Said, Jack. Said. She’s dead. My heart booms out a warning.

‘And a liar and a cheat,’ he goes on. ‘Don’t forget murderer. Yep, that too. For fuck’s sake, you can’t win, mate.’

My stomach constricts. Is he doing this deliberately, trying to scare me?

I hear him bang into the bedroom. Seconds later, he’s crashing around, opening drawers and cupboards, slamming them shut.

I’m frozen with indecision for a second, and then I go up after him.

I can’t let him do this. I won’t. I’m growing terrified in my own home.

Bracing myself, I go into the bedroom and freeze as my gaze falls on Kai’s shoebox upturned on the floor, his Jellycat Louie Lion lying face-down next to it, just as it was before.

I notice some of the drawers are still open, clothes hanging from them, and it hits me like a gut punch.

It was Jack who’d come up here while I was sleeping.

Why? I look towards where he stands at his wardrobe, his things strewn at his feet.

His clothes, the old PC, paperwork from an expanding file he keeps in there.

He spins around as I step towards him. ‘They’re not here,’ he says, dumping more stuff on the floor.

‘Did she come up here? That insane cow I was married to, did she come up here?’ He shoots me a look I can’t quite read.

Disillusionment?
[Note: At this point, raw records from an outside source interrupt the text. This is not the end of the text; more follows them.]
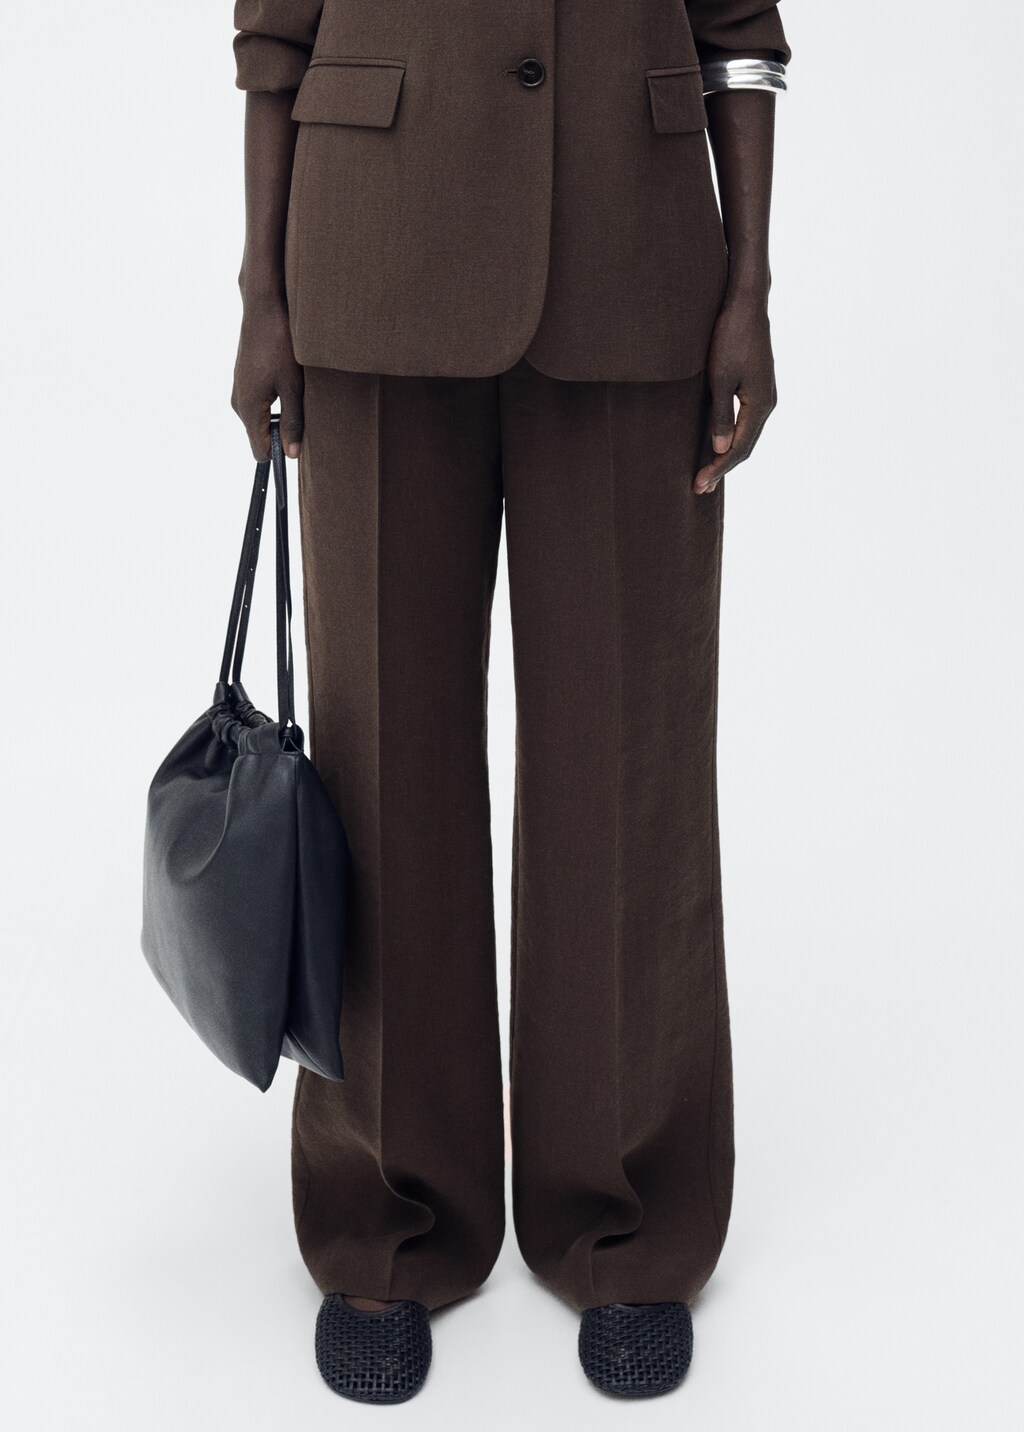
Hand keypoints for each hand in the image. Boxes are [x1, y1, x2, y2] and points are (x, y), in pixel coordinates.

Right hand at [231, 294, 304, 459]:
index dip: (280, 454)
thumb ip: (293, 422)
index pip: (259, 452)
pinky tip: (287, 380)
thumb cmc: (279, 345)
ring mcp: (239, 390)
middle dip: (282, 433)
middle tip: (303, 410)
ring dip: (281, 414)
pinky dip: (275, 400)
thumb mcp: (294, 387)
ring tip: (296, 391)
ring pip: (262, 419)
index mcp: (249, 409)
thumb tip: (292, 454)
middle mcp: (239, 403)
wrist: (263, 308)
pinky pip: (260, 403)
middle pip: (261, 436)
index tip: (298, 446)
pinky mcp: (243, 379)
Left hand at [693, 295, 776, 494]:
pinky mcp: (757, 386)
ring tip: (707, 473)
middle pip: (745, 446)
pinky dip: (731, 438)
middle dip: (722, 468)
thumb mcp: (720, 378)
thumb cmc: (731, 337)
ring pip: (746, 435)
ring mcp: (764, 394)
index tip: (698, 485)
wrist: (746, 304)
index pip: (739, 448)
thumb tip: (722, 448)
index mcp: (760, 405)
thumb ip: (721, 415)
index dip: (718, 469)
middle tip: (699, 488)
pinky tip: (719, 444)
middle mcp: (767, 403)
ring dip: (727, 455)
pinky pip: (745, 421)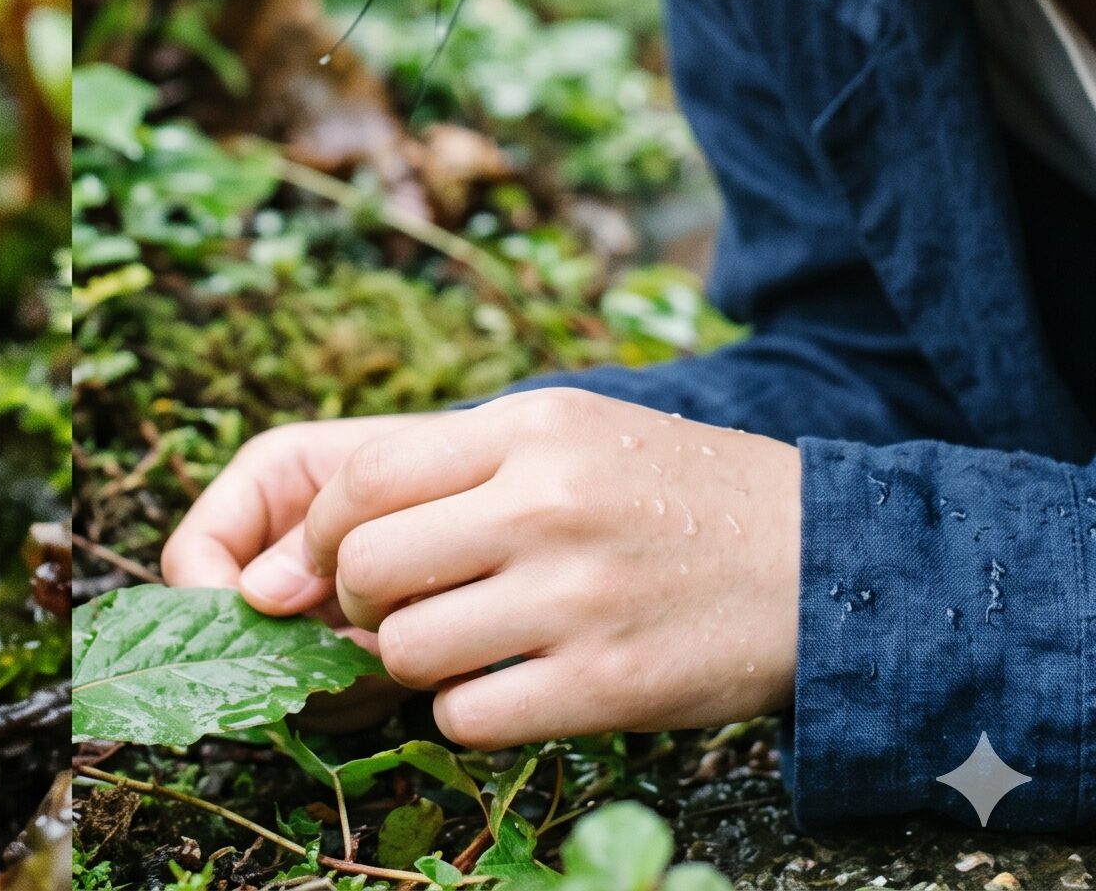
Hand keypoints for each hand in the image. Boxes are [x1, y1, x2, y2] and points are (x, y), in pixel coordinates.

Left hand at [162, 389, 799, 748]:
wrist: (821, 561)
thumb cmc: (669, 491)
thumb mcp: (570, 431)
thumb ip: (459, 462)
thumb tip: (328, 521)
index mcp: (530, 427)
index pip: (365, 478)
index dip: (321, 529)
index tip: (324, 558)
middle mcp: (546, 502)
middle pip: (370, 564)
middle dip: (354, 598)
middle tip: (386, 609)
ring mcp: (577, 595)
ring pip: (407, 649)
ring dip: (410, 661)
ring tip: (455, 648)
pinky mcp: (609, 684)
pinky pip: (469, 716)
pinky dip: (465, 713)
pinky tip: (501, 690)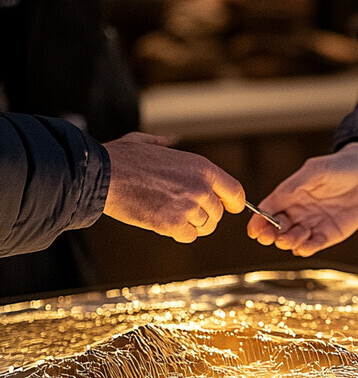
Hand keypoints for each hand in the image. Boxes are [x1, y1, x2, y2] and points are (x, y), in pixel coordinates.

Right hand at [103, 133, 244, 242]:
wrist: (101, 174)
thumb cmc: (121, 159)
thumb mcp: (147, 141)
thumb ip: (167, 143)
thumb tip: (172, 140)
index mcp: (201, 167)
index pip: (235, 192)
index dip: (233, 203)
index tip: (228, 208)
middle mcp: (200, 187)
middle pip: (218, 214)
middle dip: (204, 216)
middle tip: (184, 212)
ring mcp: (188, 206)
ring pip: (205, 227)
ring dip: (191, 226)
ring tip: (171, 216)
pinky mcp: (173, 224)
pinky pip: (188, 237)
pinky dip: (178, 234)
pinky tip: (163, 223)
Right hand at [247, 142, 357, 255]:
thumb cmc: (340, 167)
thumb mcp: (317, 170)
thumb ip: (297, 183)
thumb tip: (280, 196)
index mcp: (289, 195)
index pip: (267, 210)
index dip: (258, 221)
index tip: (254, 230)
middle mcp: (296, 212)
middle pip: (275, 230)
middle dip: (270, 235)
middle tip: (273, 236)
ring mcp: (311, 225)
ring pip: (291, 241)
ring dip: (289, 242)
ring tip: (297, 234)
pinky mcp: (327, 235)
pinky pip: (311, 247)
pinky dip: (306, 249)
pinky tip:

Contempt? My stomach roils.

My blood pumps, thrumming hotly through my veins, as I begin to realise that Natalia might possibly have been saner than he is.

‘No. She only came as far as the landing before she fell,’ I answer him, careful to keep my voice calm, though fear permeates every cell in my body.

It’s then that I spot something on the bed close to the jacket he’s torn off and tossed there, and the pieces begin to fall sickeningly into place.

I move carefully towards it, freezing as he casts a scathing glance at me before returning to his theatricals.

I wait a beat, then quickly scoop up the item that confirms my worst fears.

It hadn’t been here before. It could only have come from his jacket pocket.

He must have realised she’d lost it. Been frantically searching for it the last time he’d done this, desperate for me not to find it.

Breathing in deeply, I take a step back.

‘It was you who ransacked the bedroom, wasn’t it?’ I ask, making an accusation from which I know there will be no turning back.

He faces me, looking at me askance, as if he now thinks I’m the one who has ‘issues’.

‘Is this what you were looking for?’ Holding out my hand, I unfurl my fingers to reveal one of Imogen’s bumblebee and moonstone earrings.